With its new turbodiesel V6, the Volkswagen Amarok finally has the muscle to get the job done. And the job, in this case, is pulling a train.
VW’s Hungarian office put together this little publicity stunt, brought to our attention by Motor1. The automaker hooked up its pickup to the Villamos light-rail passenger tram in Budapest, and let the Amarok do the work.
To get the job done, the VW pickup packs a new 3.0-liter V6 turbodiesel engine capable of producing 258 horsepower (190 kW) and 427 lb-ft of torque. It can even over-boost by 14 hp to bring that figure up to 268 hp, channeled to all four wheels through an eight-speed automatic transmission.
It’s apparently enough, at any rate, to pull a train – even if it’s a relatively light one. The train in question still weighs nearly 43 metric tons (equivalent to about 47 tons by US standards) and stretches over 105 feet (32 meters) long.
That’s a fair bit lighter than the hundred-ton train that Land Rover hitched up to its Discovery Sport (with a smaller engine than the Amarok’s). But we’d hardly call this a scientific comparison, by any stretch. (At least Smart had the good sense not to try the same with its Forfour.)

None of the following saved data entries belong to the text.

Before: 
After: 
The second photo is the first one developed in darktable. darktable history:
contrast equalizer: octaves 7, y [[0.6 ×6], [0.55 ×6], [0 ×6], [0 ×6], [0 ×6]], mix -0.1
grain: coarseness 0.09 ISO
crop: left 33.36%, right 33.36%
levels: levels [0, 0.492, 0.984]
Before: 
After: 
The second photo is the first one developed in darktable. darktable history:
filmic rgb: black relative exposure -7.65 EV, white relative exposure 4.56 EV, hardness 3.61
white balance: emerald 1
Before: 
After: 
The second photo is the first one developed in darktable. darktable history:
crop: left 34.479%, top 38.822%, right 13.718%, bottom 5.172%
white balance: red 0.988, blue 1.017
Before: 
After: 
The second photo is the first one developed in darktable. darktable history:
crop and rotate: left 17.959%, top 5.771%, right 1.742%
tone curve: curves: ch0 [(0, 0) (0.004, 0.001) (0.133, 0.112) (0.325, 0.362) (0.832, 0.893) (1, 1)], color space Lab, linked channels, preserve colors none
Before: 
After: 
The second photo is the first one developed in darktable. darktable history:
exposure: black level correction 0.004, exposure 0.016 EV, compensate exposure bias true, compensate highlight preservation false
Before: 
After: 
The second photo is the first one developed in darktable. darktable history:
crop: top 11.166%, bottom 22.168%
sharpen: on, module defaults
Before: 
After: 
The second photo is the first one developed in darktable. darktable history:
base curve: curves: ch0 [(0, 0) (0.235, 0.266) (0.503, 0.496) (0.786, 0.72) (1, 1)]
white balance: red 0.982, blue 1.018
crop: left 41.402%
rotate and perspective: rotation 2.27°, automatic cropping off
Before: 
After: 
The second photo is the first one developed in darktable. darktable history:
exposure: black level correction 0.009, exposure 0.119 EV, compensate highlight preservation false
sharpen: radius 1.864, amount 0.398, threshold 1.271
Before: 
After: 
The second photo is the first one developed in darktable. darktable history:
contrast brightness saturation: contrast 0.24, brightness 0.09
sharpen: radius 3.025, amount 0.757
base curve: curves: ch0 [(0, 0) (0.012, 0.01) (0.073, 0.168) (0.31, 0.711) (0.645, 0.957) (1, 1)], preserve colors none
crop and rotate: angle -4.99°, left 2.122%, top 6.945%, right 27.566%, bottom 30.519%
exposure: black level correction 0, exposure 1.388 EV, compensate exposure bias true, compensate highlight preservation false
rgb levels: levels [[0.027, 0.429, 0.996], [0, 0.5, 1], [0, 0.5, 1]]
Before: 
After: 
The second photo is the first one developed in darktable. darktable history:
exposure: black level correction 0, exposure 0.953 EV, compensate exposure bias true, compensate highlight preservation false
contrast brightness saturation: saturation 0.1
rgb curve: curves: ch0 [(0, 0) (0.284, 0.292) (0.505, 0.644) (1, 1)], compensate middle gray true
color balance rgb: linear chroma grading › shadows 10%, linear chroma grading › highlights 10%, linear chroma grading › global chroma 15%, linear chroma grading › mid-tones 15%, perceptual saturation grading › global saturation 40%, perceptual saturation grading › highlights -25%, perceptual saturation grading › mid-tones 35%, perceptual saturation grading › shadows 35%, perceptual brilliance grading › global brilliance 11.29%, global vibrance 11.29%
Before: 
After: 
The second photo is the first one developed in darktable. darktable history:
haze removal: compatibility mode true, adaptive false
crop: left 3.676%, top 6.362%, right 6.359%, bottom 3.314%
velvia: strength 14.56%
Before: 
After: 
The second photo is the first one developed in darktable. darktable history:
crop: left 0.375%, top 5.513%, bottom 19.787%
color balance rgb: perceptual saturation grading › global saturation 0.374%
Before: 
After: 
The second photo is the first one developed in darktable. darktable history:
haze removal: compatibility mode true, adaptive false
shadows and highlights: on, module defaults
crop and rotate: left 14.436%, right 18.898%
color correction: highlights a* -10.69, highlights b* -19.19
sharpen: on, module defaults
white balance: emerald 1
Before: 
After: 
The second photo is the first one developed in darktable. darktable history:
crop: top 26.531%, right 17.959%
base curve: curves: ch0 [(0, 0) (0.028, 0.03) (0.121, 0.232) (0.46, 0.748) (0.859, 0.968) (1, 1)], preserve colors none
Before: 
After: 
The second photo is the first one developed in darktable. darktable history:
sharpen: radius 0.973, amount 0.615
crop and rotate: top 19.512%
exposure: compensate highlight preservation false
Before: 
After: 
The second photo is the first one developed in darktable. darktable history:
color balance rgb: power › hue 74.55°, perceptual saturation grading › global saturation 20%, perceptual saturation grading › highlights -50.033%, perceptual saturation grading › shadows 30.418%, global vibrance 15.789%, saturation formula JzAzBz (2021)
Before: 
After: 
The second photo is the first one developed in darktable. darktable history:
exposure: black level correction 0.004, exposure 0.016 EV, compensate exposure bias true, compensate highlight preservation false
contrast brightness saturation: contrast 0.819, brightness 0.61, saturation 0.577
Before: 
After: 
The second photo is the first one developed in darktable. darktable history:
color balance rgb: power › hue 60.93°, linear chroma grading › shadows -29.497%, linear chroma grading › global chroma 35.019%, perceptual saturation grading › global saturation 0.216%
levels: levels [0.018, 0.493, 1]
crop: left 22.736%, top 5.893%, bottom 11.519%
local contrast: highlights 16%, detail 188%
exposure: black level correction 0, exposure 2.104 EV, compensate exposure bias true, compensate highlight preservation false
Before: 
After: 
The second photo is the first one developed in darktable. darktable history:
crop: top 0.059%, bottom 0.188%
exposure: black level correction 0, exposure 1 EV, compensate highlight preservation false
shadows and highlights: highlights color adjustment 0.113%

If all of this sounds familiar, you might be thinking of the 747 that Volkswagen towed behind a Touareg over a decade ago. That was with a 5.0-liter V10 turbodiesel churning out some 553 lb-ft of torque, hauling a jumbo jet weighing some 155 tons. Sister company Porsche more recently did the same with a Cayenne and an A380 weighing an even more impressive 285 tons. And something tells us we haven’t seen the last of these stunts, either.